### INSTRUCTIONS FOR THE TASK
For the records that follow, please set down exactly the lines between the one holding "#### global关键字" and the one holding "typed into cmdbuff", inclusive, and only those.

[Data extracted from a collection]
┌──
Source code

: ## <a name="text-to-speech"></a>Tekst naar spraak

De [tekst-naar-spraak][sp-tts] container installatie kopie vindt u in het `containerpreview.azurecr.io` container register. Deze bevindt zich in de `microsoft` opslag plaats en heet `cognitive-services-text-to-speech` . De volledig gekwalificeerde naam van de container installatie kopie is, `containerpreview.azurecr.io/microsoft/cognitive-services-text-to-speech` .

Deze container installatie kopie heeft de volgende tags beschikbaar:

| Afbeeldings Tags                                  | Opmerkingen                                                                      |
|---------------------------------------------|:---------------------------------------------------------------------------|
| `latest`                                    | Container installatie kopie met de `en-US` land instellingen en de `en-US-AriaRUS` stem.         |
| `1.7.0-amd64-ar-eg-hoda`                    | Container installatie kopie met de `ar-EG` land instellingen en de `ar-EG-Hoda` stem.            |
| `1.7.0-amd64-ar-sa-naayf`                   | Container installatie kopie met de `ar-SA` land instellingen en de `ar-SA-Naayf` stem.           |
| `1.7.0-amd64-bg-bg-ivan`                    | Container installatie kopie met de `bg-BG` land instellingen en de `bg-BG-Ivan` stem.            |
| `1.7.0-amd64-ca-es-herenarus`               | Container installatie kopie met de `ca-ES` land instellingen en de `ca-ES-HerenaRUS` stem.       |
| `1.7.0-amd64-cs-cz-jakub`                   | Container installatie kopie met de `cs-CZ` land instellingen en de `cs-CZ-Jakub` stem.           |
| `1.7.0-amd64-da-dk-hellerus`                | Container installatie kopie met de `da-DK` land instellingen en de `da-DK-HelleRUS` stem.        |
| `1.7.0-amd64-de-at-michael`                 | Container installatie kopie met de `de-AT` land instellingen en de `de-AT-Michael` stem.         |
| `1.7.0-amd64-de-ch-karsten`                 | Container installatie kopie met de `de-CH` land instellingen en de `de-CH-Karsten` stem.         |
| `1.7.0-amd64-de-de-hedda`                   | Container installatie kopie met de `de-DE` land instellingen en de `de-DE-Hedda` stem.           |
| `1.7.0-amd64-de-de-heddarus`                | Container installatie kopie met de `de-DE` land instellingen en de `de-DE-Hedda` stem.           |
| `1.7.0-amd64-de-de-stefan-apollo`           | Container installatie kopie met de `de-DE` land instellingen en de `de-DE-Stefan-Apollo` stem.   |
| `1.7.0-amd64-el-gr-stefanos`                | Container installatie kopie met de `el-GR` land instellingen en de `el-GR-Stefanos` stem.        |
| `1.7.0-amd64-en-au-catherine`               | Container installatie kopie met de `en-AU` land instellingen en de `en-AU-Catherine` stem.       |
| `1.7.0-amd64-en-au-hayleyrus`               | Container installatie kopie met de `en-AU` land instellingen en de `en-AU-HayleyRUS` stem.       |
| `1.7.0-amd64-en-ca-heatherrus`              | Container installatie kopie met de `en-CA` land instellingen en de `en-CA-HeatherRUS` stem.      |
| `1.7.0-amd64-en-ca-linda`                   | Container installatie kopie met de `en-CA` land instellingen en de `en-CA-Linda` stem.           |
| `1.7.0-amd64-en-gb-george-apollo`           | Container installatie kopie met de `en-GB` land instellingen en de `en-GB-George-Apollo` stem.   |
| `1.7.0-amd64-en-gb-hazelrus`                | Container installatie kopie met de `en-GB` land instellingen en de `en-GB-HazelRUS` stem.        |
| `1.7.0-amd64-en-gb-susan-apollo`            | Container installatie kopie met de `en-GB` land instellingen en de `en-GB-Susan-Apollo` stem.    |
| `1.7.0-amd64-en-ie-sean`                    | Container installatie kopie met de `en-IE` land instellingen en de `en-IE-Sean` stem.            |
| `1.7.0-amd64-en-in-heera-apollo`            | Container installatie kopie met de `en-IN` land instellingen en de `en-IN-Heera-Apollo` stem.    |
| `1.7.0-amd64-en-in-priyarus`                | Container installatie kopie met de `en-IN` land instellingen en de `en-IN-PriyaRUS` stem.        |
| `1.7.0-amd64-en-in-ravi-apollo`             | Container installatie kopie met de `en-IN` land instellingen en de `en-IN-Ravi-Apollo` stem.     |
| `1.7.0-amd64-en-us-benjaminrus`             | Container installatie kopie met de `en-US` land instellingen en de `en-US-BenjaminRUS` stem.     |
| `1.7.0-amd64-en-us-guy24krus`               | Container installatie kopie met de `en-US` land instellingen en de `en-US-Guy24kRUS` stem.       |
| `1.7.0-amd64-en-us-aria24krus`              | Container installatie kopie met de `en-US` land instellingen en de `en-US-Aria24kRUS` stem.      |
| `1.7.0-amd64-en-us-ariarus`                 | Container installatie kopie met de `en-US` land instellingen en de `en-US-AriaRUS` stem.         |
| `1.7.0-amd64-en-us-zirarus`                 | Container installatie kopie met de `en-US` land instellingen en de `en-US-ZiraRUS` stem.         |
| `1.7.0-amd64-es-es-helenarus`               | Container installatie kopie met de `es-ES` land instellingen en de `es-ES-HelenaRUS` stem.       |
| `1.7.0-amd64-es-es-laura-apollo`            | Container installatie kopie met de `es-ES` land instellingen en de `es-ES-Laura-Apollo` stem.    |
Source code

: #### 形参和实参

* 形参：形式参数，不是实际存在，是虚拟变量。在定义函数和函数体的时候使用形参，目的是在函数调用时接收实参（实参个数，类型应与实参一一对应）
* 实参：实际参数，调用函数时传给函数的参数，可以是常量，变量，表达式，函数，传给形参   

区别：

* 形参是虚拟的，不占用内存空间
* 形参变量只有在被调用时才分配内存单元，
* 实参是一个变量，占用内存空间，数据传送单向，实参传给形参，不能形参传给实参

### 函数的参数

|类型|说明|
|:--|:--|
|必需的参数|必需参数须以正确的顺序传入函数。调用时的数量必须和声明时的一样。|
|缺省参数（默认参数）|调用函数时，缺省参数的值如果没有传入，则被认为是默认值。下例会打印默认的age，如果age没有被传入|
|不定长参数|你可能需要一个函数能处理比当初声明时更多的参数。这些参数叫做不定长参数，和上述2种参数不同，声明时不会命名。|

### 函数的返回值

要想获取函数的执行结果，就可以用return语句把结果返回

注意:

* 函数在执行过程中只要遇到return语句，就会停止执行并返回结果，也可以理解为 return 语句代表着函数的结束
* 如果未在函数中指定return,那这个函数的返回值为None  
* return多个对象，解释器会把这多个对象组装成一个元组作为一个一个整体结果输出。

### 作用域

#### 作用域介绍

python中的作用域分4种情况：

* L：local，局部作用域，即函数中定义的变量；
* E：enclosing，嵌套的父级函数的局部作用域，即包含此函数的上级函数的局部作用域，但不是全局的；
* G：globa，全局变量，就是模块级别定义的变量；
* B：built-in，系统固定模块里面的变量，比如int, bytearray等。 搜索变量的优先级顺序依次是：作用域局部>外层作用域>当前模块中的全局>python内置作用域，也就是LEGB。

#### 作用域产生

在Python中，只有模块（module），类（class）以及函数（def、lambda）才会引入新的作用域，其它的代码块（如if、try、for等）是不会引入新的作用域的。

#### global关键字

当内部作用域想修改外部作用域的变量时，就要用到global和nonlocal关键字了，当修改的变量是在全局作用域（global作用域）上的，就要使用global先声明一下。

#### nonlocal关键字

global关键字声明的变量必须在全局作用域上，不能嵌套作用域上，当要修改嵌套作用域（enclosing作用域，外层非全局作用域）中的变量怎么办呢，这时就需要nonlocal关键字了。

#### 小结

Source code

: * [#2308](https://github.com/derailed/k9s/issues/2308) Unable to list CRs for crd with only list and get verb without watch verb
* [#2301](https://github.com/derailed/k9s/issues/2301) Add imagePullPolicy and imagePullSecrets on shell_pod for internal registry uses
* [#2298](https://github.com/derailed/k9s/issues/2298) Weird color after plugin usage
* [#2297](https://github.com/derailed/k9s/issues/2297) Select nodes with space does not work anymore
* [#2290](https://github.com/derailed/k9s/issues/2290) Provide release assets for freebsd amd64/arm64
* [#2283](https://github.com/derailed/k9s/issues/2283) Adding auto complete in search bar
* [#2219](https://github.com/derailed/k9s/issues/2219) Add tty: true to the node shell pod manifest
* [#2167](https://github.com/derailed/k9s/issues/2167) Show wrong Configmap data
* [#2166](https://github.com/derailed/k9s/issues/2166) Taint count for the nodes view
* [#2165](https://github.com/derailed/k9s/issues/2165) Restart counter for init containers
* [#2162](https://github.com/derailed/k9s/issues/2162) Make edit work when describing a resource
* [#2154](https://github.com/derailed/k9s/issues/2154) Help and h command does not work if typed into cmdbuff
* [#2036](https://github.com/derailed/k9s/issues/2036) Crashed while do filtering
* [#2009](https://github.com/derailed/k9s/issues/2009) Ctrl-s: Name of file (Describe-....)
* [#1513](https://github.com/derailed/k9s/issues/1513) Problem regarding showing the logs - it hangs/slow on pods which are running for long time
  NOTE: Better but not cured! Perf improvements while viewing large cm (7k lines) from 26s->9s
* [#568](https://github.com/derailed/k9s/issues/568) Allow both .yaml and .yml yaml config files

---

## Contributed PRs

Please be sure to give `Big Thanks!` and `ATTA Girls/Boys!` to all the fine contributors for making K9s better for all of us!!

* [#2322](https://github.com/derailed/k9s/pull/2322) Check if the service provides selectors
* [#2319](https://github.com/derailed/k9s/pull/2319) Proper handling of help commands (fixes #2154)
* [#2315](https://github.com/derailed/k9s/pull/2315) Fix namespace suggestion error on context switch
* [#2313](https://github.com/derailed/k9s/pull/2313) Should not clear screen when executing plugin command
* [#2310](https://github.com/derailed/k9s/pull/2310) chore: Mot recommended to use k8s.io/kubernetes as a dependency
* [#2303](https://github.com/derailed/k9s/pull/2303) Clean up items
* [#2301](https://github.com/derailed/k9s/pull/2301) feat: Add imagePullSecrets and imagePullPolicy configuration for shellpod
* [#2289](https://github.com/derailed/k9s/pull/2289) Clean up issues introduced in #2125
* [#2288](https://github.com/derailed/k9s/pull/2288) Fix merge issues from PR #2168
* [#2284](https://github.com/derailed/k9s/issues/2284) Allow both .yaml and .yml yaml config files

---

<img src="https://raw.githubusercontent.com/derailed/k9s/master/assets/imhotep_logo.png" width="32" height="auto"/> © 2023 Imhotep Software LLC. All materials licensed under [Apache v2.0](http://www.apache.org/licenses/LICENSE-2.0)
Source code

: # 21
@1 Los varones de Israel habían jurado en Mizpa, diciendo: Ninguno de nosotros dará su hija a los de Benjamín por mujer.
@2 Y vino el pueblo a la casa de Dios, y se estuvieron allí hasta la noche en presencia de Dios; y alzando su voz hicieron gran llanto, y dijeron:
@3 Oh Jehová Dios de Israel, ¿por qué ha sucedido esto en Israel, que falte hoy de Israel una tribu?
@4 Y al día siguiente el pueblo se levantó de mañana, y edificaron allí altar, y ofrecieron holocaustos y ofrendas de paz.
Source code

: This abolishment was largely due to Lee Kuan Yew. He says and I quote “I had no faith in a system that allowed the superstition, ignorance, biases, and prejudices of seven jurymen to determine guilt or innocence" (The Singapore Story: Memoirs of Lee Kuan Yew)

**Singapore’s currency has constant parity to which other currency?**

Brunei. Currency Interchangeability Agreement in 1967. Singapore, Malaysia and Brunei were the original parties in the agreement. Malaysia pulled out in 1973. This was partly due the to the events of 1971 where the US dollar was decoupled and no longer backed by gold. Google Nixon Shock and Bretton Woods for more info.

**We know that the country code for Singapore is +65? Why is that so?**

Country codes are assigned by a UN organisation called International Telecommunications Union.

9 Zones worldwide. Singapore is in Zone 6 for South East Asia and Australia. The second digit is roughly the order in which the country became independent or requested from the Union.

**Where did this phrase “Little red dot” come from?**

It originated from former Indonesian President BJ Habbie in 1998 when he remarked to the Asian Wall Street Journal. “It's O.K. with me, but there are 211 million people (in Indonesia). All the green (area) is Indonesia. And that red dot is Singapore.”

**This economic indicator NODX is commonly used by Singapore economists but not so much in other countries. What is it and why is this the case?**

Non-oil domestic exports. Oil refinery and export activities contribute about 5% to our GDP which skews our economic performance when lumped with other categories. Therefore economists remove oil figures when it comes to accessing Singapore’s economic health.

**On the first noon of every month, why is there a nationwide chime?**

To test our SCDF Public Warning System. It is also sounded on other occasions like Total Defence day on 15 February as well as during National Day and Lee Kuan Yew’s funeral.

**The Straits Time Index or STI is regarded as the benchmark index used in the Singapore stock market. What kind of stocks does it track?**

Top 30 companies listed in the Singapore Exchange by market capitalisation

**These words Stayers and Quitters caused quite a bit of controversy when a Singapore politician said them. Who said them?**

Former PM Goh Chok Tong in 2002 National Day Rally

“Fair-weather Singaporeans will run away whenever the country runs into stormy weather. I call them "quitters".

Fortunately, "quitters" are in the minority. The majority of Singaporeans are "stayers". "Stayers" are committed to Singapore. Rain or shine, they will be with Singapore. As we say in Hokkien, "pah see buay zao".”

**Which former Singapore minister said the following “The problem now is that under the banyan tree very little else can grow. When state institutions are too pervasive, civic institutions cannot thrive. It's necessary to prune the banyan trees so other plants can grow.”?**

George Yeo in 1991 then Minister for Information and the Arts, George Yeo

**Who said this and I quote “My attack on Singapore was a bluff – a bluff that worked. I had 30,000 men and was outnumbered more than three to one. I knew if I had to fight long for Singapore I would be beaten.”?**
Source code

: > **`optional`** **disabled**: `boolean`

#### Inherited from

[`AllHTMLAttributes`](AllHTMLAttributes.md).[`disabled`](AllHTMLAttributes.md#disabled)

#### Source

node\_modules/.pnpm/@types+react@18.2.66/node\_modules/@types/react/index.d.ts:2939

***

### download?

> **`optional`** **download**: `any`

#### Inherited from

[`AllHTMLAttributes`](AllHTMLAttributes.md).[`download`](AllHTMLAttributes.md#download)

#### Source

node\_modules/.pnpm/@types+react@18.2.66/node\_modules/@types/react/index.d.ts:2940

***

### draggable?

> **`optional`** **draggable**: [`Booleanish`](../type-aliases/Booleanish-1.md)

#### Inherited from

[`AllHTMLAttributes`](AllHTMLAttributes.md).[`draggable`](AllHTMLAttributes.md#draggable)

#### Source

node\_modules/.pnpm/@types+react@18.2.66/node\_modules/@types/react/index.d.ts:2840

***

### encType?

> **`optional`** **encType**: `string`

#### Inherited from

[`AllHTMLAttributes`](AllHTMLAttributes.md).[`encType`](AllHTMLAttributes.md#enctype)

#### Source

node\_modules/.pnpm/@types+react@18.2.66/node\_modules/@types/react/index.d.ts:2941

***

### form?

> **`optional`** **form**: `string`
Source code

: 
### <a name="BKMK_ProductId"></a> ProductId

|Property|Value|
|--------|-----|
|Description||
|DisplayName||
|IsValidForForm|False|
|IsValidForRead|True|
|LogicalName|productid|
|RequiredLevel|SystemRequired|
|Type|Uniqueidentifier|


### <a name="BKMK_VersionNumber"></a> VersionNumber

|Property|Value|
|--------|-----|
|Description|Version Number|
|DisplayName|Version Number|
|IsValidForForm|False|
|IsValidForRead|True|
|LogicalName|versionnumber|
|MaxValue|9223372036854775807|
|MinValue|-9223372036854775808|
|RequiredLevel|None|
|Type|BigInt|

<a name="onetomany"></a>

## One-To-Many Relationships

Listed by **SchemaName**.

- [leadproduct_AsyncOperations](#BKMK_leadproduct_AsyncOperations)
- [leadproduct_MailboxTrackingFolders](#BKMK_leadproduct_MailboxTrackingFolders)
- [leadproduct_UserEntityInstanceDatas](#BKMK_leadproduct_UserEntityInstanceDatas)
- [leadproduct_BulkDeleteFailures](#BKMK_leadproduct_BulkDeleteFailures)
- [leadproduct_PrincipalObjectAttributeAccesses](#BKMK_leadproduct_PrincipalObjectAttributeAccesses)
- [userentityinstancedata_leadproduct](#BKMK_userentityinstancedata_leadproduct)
└──
### ANSWER SECTION
#### global关键字

当内部作用域想修改外部作用域的变量时，就要用到global和nonlocal关键字了，当修改的变量是在全局作用域（global作用域）上的，就要使用global先声明一下。

#### nonlocal关键字

global关键字声明的变量必须在全局作用域上，不能嵌套作用域上，当要修改嵌套作用域（enclosing作用域，外层非全局作用域）中的变量怎么办呢，这时就需要nonlocal关键字了。

#### 小结

Source code

: * [#2308](https://github.com/derailed/k9s/issues/2308) Unable to list CRs for crd with only list and get verb without watch verb
* [#2301](https://github.com/derailed/k9s/issues/2301) Add imagePullPolicy and imagePullSecrets on shell_pod for internal registry uses
* [#2298](https://github.com/derailed/k9s/issues/2298) Weird color after plugin usage
* [#2297](https://github.com/derailed/k9s/issues/2297) Select nodes with space does not work anymore
* [#2290](https://github.com/derailed/k9s/issues/2290) Provide release assets for freebsd amd64/arm64
* [#2283](https://github.com/derailed/k9s/issues/2283) Adding auto complete in search bar
* [#2219](https://github.com/derailed/k9s/issues/2219) Add tty: true to the node shell pod manifest
* [#2167](https://github.com/derailed/k9s/issues/2167) Show wrong Configmap data
* [#2166](https://github.com/derailed/k9s/issues/2166) Taint count for the nodes view
* [#2165](https://github.com/derailed/k9s/issues/2165) Restart counter for init containers
* [#2162](https://github.com/derailed/k9s/issues/2162) Make edit work when describing a resource
* [#2154](https://github.com/derailed/k9s/issues/2154) Help and h command does not work if typed into cmdbuff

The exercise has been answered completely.